Our paper suggests three possible directions for future research on aggregate-level inventory management in retailing.

  1. 1.

    Modeling of aggregate-level inventory decisions: Even though the variables in our model are statistically significant, there is still a considerable amount of variation in inventory turnover that remains unexplained. For example, we find that the residuals from our model show differing patterns across firms. There are firms whose residuals have consistently improved over time after controlling for changes in all the explanatory variables, and other firms whose residuals show a consistently declining trend. To illustrate this, Fig. 3.3a, b show time-series plots of residuals from our model for Best Buy Stores, Inc. and Jennifer Convertibles, Inc., respectively. Notice that the residuals for Best Buy trend upwards with time while those for Jennifer Convertibles trend downwards. These unexplained but systematic differences suggest that there is scope for future research to better understand retailers’ inventory turnover performance. There has been considerable advancements in econometric models of inventory in the recent years, which could be applied to retailers to help them decipher variations in inventory turnover.

    Fig. 3.3
    figure 3

    (a) Time-series plot of residuals from model (3.4) for Best Buy Stores, Inc. (b) Time-series plot of residuals from model (3.4) for Jennifer Convertibles, Inc.

  2. 2.

    Explaining the drivers of inventory productivity using augmented data sets: Several operational factors can be said to contribute to the relationships of gross margin, capital intensity, firm size and sales ratio with inventory turnover. Since public financial data do not capture these operational factors, it is not possible to identify the drivers of inventory turnover using these data. A richer data set may be used in future research to examine the aforementioned relationships more closely.
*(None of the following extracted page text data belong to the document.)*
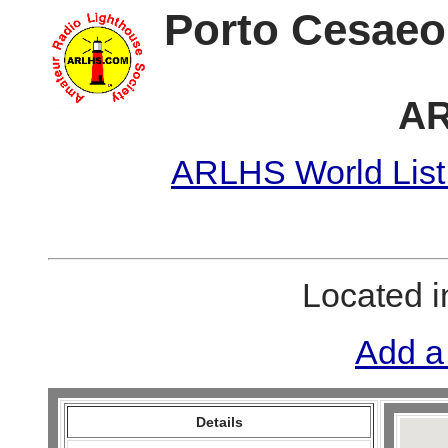
Porto Cesaeo
AR
ARLHS World List
Located 
Add a
Details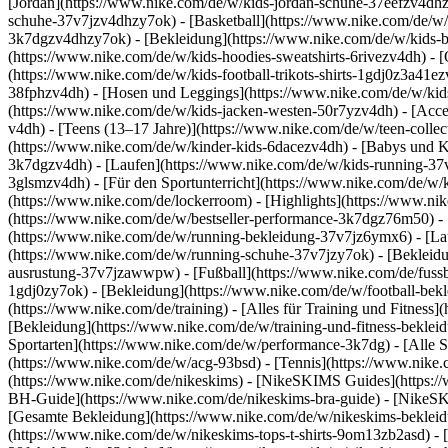
[Jordan](https://www.nike.com/de/w/kids-jordan-schuhe-37eefzv4dhz
schuhe-37v7jzv4dhzy7ok) - [Basketball](https://www.nike.com/de/w/
3k7dgzv4dhzy7ok)
- [Bekleidung](https://www.nike.com/de/w/kids
(https://www.nike.com/de/w/kids-hoodies-sweatshirts-6rivezv4dh) - [O
(https://www.nike.com/de/w/kids-football-trikots-shirts-1gdj0z3a41e
38fphzv4dh) - [Hosen und Leggings](https://www.nike.com/de/w/kids
(https://www.nike.com/de/w/kids-jacken-westen-50r7yzv4dh) - [Acc
v4dh) - [Teens (13–17 Jahre)](https://www.nike.com/de/w/teen-collec
(https://www.nike.com/de/w/kinder-kids-6dacezv4dh) - [Babys und K
3k7dgzv4dh) - [Laufen](https://www.nike.com/de/w/kids-running-37v7
3glsmzv4dh) - [Für den Sportunterricht](https://www.nike.com/de/w/k
(https://www.nike.com/de/lockerroom) - [Highlights](https://www.n
(https://www.nike.com/de/w/bestseller-performance-3k7dgz76m50) - [
(https://www.nike.com/de/w/running-bekleidung-37v7jz6ymx6)
- [L
(https://www.nike.com/de/w/running-schuhe-37v7jzy7ok) - [Bekleidu
ausrustung-37v7jzawwpw)
- [Fußball](https://www.nike.com/de/fuss
1gdj0zy7ok) - [Bekleidung](https://www.nike.com/de/w/football-bek
(https://www.nike.com/de/training) - [Alles für Training und Fitness
[Bekleidung](https://www.nike.com/de/w/training-und-fitness-beklei
Sportarten](https://www.nike.com/de/w/performance-3k7dg) - [Alle S
(https://www.nike.com/de/w/acg-93bsd) - [Tennis](https://www.nike.
(https://www.nike.com/de/nikeskims) - [NikeSKIMS Guides](https:
BH-Guide](https://www.nike.com/de/nikeskims-bra-guide) - [NikeSK
[Gesamte Bekleidung](https://www.nike.com/de/w/nikeskims-bekleid
(https://www.nike.com/de/w/nikeskims-tops-t-shirts-9om13zb2asd) - 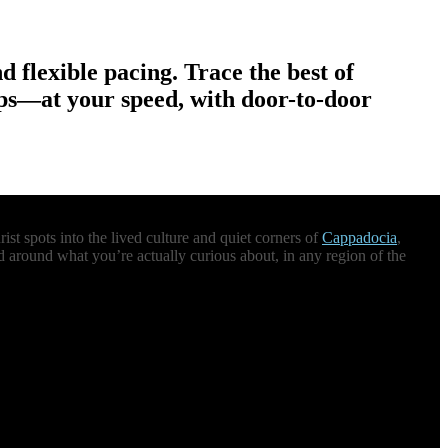
nd flexible pacing. Trace the best of
ops—at your speed, with door-to-door
st spots into the lived culture and quiet corners of
Cappadocia
,
d around what you’re actually curious about, in any region of the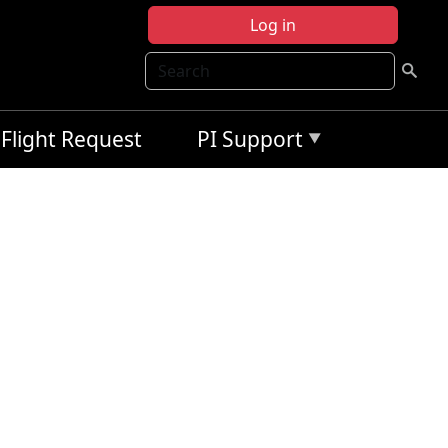
Log in
Search
Flight Request
PI Support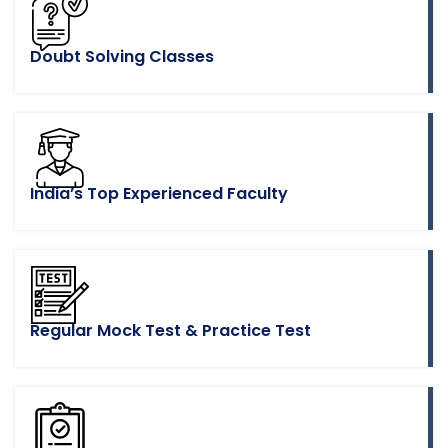
Doubt Solving Classes
India’s Top Experienced Faculty
Regular Mock Test & Practice Test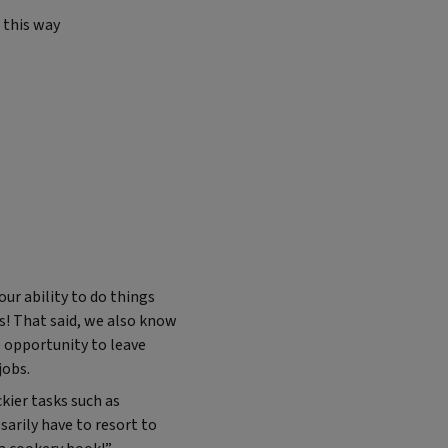
this way
our ability to do things
es! That said, we also know
e opportunity to leave
jobs.
ier tasks such as
sarily have to resort to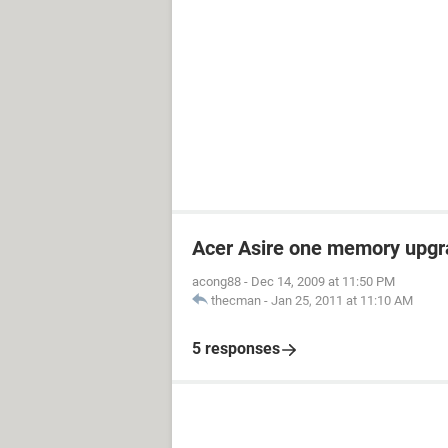
Acer Asire one memory upgr
acong88
-
Dec 14, 2009 at 11:50 PM
thecman
-
Jan 25, 2011 at 11:10 AM
5 responses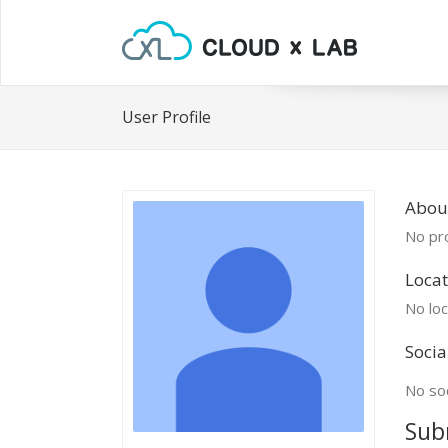
User Profile
Abou
No pro
Locat
No loc
Socia
No soc
Sub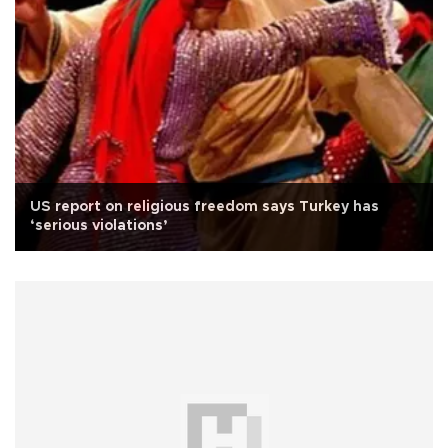
US report on religious freedom says Turkey has
‘serious violations’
For example, the discussion in Sect. 5 identifies many variables that may be included in such a data set, for example, number of store locations, their store formats and square footage, number of warehouses and their square footage, same stores sales growth rates, etc. In a recent paper, Kesavan et al. (2010) construct such a data set by incorporating number of store locations, accounts payables, and several other variables. They apply a simultaneous equations model to estimate causal effects of sales, inventory and gross margin on each other. They further show that their model provides more accurate forecasts of sales than standard time-series models as well as equity analysts.

  3. 3.

    Examining the effects of firm lifecycle and bankruptcies on model estimation: Our data set consists of only publicly listed firms that have at least five consecutive years of data available. Since these firms would be above a certain size, our coefficient estimate for size could be subjected to selection bias. Also our coefficient estimates could be subjected to survival bias since slow growing firms could exit from our data set. Future research may examine how these factors affect the relationship of inventory management with other performance variables.